The change in the schedule has also caused problems for teachers too.
“Teachers either over assign a ton of stuff, and we don’t have time to finish, or they underassign and you have way more time then you need,” Sophomore Taylor Sutherland said.
Sutherland also pitched the idea that teachers could just be mandated to supervise their students in a designated outside area not disruptive to nearby classrooms.
“While the reasoning is understandable, it sucks! This is the consequence of the actions of those who could not be respectful and follow the original norms, but it’s also punishable to those of us who did follow the rules. If everyone could just do the right thing, while having teachers mandated to supervise, then the problem could be solved.” sophomore Everett Smith said.
“It’s unfortunate, I’m already stuck for two hours, I just need fresh air and a moment to regroup and restart,” sophomore Ezra Kidd said.
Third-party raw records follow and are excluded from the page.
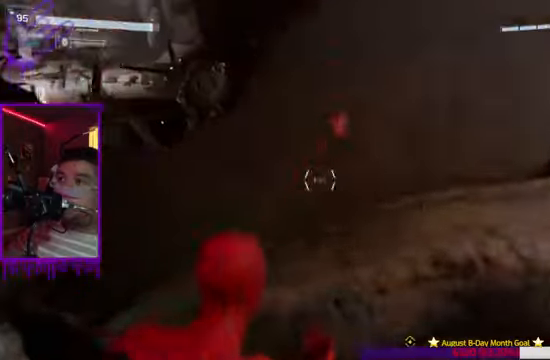
{"buttons": [], "left_stick": "center", "right_stick": "center", "events": [[34, "L2", "up"]]}
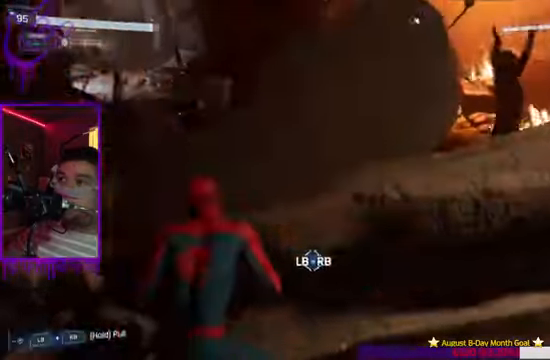
{"buttons": [], "left_stick": "center", "right_stick": "center", "events": []}
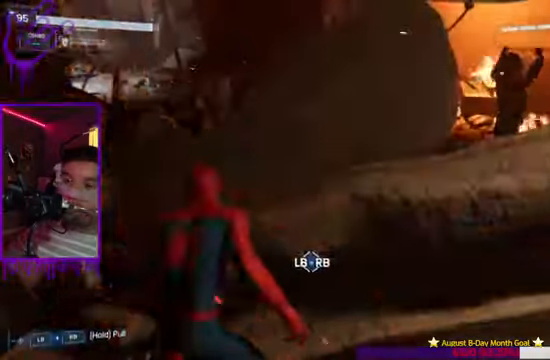
{"buttons": [], "left_stick": "center", "right_stick": "center", "events": []}
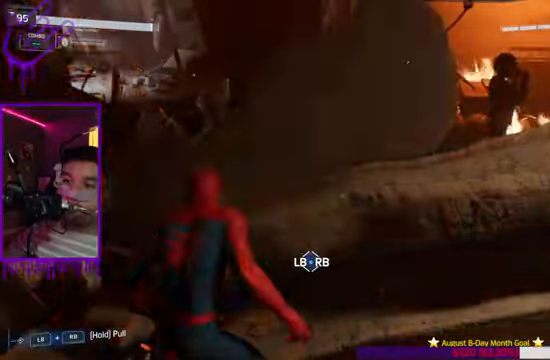
{"buttons": [], "left_stick": "center", "right_stick": "center", "events": []}
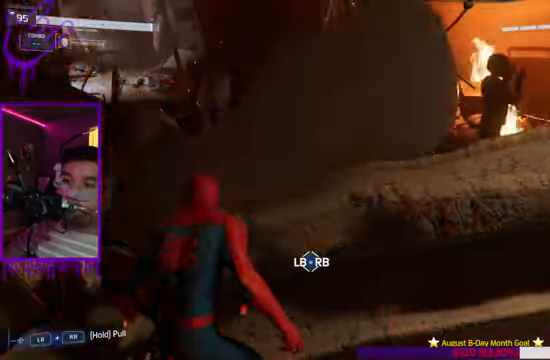
{"buttons": ["L1"], "left_stick": "center", "right_stick": "center", "events": [[367, "L1", "down"]]}
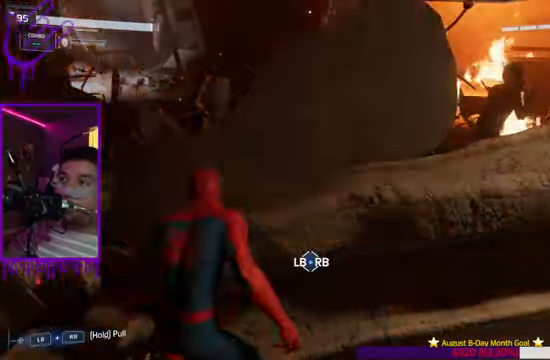
{"buttons": ["L1", "R2"], "left_stick": "center", "right_stick": "center", "events": [[67, "R2", "down"]]}
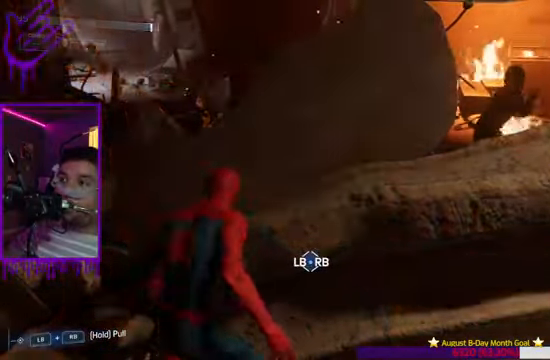
{"buttons": ["L1"], "left_stick": "center", "right_stick": "center", "events": [[134, "R2", "up"]]}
He finds himself having extreme trouble keeping his attention span to last for so long, as well as many others, and he felt getting fresh air, no matter the weather, was a huge help in being able to finish the second hour strong.
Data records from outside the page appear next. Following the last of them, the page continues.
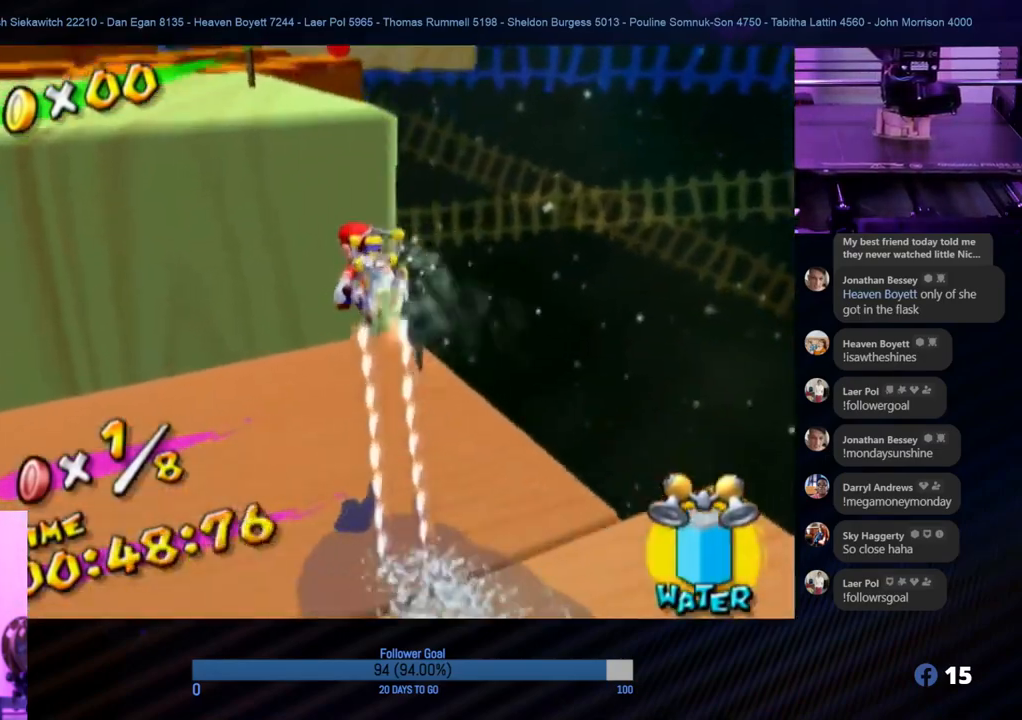
{"buttons": ["R1"], "left_stick": "up", "right_stick": "center", "events": [[250, "left_stick", "up"]]}
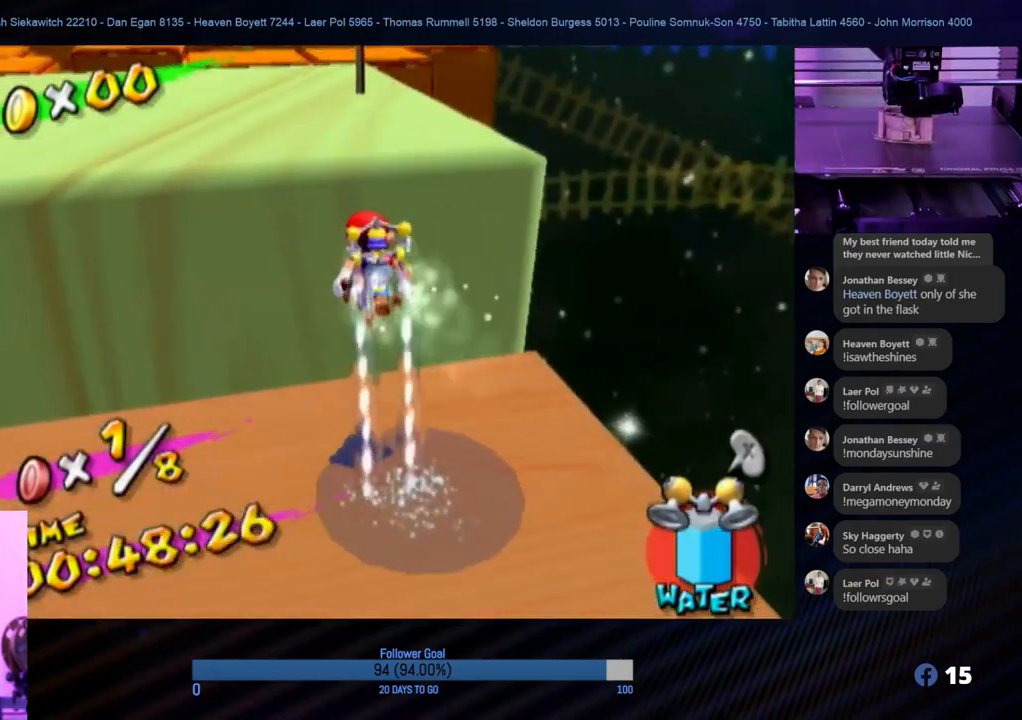
{"buttons": ["R1"], "left_stick": "up", "right_stick": "center", "events": []}
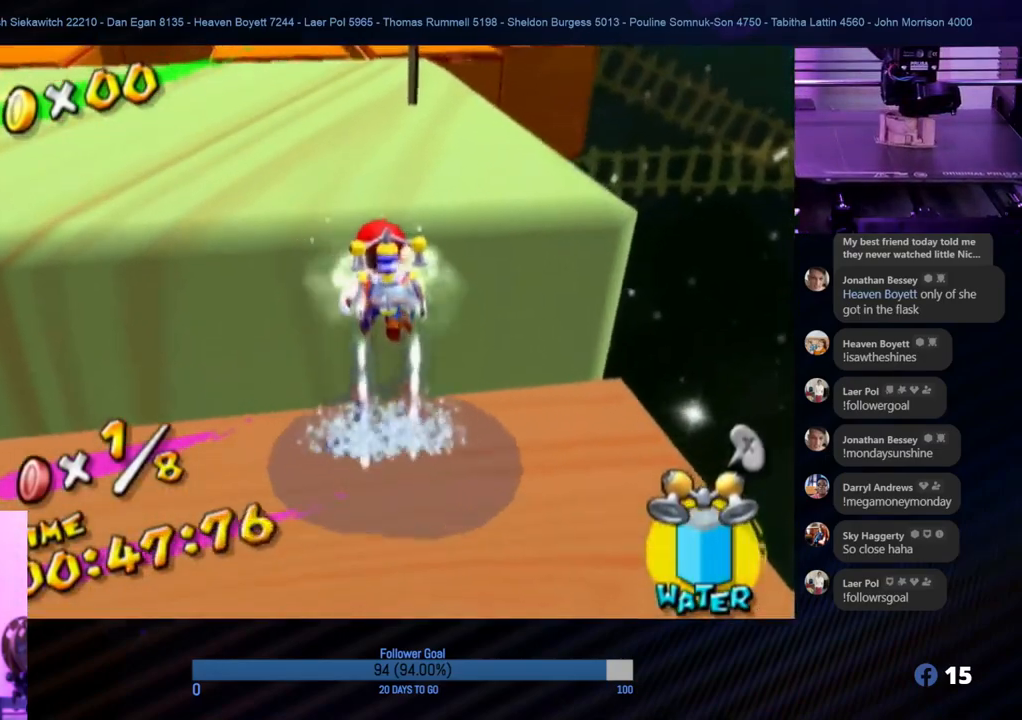
{"buttons": ["A"], "left_stick": "up", "right_stick": "center", "events": [[33, "A", "down"], [233, "A", "up"], [350, "R1", "up"], [450, "A", "down"]]}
“You know if you research, a teens attention span is nowhere close to the amount of time we are expected to have in class.” Sophomore Cassidy Quinllin said.
He has a strong opinion alongside Ezra Kidd’s that a teens ability to focus is just not long enough for two hour periods in the same class, and when it’s class break time there’s no opportunity to leave the space.
“It’s just not good for my brain, or my head, especially in class like math, I physically can’t stay focused no matter how hard I try for that long. That’s why the outdoor class breaks where so much help.” Quinllin expresses.
Many of the students felt the outdoor breaks tricked our minds and gave us a huge brain break, while also giving the feeling of restarting going into a new period, they were more calm and refreshed.
Several students shared that being able to physically leave the classroom and particular environment then going back in helped break up the block.
“Being able to exit the space of the classroom really helped my brain and mind take in what was just learned, and then give me the ability to go back into the classroom to learn more.” Kidd added.
Most students similar to Kidd felt leaving the learning environment for even a small amount of time really improved how they engaged and were able to retain the learned information.
Now from a teacher’s point of view, Anayeli Auza explains the struggle her students have with the new policy. She needs to give a constant reminder that she doesn’t make the rules herself, she just follows them, and the new policy is a result of their behavior, if they were to have behaved better things could have been different.
However, Auza does agree with most students that the outdoor breaks were beneficial to her and her students in regards to their behavior.
“Outdoor breaks did result in a smoother running class,” Auza said.
The breaks also gave her a moment herself to get some fresh air and regroup.
She understands that being in class can get hot and stuffy, but the students who took advantage of the outside breaks are now consequencing everyone.
“But for now this is the norm and we just have to follow it,” Auza said.